◆ Text segment
Phyllis Stewart Schlafly (August 15, 1924) is an American conservative activist, author, and speaker and founder of the Eagle Forum. She is known for her staunch social and political conservatism, her opposition to modern feminism, and her successful campaign against the ratification of the Equal Rights Amendment to the U.S. Constitution. Her 1964 book A Choice, Not an Echo was issued in millions of copies as an attack on Republican Governor Nelson Rockefeller and the Eastern Republican Establishment. She co-authored books on national defense and was highly critical of arms-control agreements with the Soviet Union. Schlafly founded the Eagle Forum in the 1970s and the Eagle Forum Education & Legal Defense Fund, St. Louis. As of 2013, she remained the president of both organizations and maintained a presence on the lecture circuit. Since 1967, she has published a newsletter, the Phyllis Schlafly Report.

◆ Extracted data

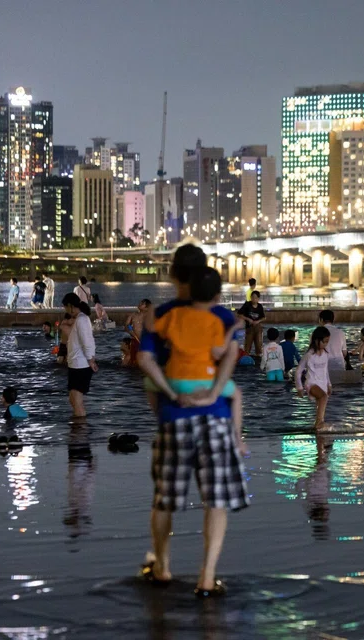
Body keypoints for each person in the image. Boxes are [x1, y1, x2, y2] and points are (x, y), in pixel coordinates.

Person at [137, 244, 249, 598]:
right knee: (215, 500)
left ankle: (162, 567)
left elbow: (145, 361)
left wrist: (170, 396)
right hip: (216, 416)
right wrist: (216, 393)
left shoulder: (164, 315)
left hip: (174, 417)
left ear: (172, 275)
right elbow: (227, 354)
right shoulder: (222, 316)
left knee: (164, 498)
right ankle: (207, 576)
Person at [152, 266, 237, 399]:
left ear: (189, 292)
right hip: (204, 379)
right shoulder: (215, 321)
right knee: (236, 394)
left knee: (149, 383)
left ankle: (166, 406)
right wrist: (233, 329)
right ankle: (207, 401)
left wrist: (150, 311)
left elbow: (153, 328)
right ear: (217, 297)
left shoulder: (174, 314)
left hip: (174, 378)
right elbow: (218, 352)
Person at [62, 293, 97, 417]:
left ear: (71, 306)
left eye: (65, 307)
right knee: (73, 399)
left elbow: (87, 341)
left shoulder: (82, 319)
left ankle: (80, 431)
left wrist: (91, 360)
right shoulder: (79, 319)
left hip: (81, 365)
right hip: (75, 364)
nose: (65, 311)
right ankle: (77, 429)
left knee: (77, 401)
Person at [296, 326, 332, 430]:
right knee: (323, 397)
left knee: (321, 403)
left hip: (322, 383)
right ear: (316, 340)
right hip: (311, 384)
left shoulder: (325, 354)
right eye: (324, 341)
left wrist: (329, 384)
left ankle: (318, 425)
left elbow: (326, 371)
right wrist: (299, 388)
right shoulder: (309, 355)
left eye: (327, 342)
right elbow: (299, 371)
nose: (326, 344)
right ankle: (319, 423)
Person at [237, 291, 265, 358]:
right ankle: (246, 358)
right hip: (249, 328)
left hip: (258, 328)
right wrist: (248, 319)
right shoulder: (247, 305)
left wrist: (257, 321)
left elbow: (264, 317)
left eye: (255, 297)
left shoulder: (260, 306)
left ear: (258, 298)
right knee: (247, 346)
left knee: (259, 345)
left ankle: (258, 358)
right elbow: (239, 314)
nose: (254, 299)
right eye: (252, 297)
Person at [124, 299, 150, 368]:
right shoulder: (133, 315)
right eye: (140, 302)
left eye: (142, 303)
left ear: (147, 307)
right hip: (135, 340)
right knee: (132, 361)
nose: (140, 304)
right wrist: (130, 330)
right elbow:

--

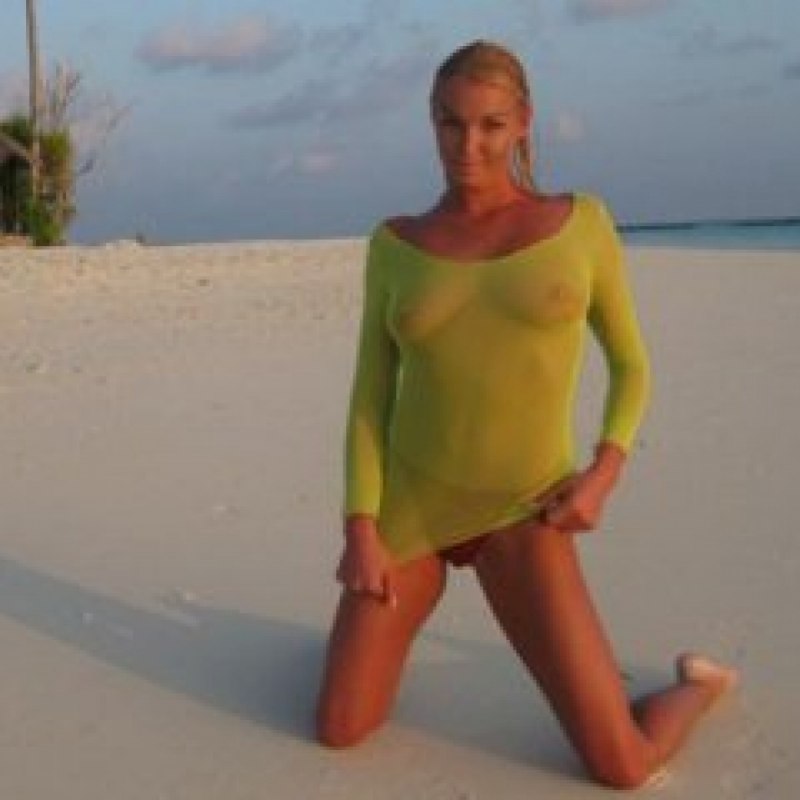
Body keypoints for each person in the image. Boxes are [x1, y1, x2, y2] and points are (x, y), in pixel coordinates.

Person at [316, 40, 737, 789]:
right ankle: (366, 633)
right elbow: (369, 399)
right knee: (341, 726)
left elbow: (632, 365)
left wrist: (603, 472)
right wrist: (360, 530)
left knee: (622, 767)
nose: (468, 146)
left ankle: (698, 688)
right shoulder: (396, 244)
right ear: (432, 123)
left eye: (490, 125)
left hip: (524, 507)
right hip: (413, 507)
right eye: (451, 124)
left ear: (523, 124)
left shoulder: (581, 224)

---

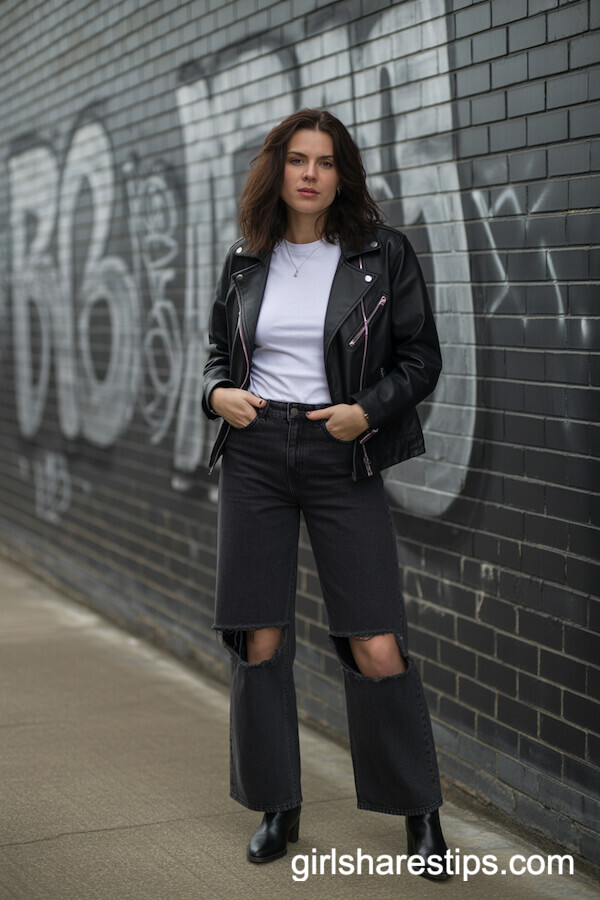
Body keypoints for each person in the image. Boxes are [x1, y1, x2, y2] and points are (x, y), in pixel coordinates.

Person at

◆ Exercise aim
Do these statements agree with the passage on Phyllis Schlafly: (a) her 1964 book was an attack on Nelson Rockefeller, (b) she began publishing her newsletter in 1972, (c) she favored arms-control agreements with the Soviet Union? Answer yes or no for each, quoting the deciding words from the passage.

◆ Result of the task
(a) Yes: "Her 1964 book A Choice, Not an Echo was issued in millions of copies as an attack on Republican Governor Nelson Rockefeller and the Eastern Republican Establishment."
(b) No: "Since 1967, she has published a newsletter, the Phyllis Schlafly Report."
(c) No: "was highly critical of arms-control agreements with the Soviet Union."